- [Extract]
* * * * * * *
Here’s a tip to all MySQL beginners or developers who settles for the basic selects and maybe using joins. Selects and joins are great and powerful, they enable you to do what you want. But there are cases where you want or need more. One more advanced requirement is the need for inheritable tables, or polymorphism. This is a more complex database model, but is used in many simple applications.
For example of you have a Content class as the parent for two content types, Posts and Articles. Now, in PHP you can easily extend those classes, but what do you do in the database? Sure, you could use a table for posts and one for articles, but then you don’t have unique content IDs. This is a problem if you want to make your content commentable through Comment class which stores in comments table. You need each comment to be associated with a content_id.
There are ways to solve the problem above, also single table inheritance is an option, where you combine the posts and articles in one table. But for now, lets see how you can emulate tables with MySQL views. This is practical for many scenarios.
* * * * * * *
Records excerpted from a collection:
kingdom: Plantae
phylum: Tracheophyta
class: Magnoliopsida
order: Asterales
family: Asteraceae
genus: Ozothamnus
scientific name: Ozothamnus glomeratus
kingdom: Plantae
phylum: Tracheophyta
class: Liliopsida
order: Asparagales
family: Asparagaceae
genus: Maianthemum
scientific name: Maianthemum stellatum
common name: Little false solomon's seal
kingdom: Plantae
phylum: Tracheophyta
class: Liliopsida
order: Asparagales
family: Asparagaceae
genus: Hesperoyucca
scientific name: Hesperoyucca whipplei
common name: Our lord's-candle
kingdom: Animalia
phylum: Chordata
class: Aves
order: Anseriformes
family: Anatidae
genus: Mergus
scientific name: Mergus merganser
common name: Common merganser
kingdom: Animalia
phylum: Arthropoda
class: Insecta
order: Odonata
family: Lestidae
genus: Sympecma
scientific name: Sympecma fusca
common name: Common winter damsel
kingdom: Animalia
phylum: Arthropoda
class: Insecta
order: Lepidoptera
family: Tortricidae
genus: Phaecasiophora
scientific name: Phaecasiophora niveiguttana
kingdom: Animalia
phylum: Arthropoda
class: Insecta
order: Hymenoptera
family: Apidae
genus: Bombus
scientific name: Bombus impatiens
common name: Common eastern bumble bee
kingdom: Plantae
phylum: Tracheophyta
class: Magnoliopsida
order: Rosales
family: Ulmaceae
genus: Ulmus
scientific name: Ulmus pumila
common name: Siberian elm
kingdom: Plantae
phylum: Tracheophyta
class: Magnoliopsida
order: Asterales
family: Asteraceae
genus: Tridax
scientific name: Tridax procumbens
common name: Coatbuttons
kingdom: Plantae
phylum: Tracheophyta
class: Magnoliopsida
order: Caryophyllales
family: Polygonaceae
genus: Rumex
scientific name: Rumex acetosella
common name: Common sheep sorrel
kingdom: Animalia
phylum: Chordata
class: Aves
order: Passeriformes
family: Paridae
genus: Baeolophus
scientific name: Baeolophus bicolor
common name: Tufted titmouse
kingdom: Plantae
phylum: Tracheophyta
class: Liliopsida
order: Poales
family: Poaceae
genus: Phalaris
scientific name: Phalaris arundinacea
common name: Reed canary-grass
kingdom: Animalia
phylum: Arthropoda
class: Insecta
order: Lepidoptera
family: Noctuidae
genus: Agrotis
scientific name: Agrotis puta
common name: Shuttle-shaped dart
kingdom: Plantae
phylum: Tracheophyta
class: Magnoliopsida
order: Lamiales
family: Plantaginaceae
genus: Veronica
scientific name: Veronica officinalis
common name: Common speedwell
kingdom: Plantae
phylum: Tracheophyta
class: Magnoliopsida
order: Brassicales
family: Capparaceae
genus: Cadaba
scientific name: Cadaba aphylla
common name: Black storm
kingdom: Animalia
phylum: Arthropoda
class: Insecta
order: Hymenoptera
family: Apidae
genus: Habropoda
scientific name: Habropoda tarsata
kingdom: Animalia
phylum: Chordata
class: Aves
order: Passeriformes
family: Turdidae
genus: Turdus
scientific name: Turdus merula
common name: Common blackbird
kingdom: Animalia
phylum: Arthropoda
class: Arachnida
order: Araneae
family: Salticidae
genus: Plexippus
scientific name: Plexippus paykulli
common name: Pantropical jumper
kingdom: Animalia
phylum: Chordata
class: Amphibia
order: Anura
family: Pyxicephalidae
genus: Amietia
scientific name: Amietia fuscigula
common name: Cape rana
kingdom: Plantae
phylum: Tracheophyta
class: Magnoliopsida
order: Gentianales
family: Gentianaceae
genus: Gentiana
* * * * * * *
- [Required actions]
1/ For each statement below, say whether it agrees with the MySQL tip: (a) keeping posts and articles in separate tables leaves you without unique content IDs; (b) single table inheritance is ruled out as an option; (c) the more complex database model is used only in large applications.
2/ Write out the MySQL tip from "Here’s a tip" to "many simple applications.".

- [Activity answers]
1/
(a) Yes: "Sure, you could use a table for posts and one for articles, but then you don’t have unique content IDs."
(b) No: "also single table inheritance is an option, where you combine the posts and articles in one table."
(c) No: "This is a more complex database model, but is used in many simple applications."

2/
Here’s a tip to all MySQL beginners or developers who settles for the basic selects and maybe using joins. Selects and joins are great and powerful, they enable you to do what you want. But there are cases where you want or need more. One more advanced requirement is the need for inheritable tables, or polymorphism. This is a more complex database model, but is used in many simple applications.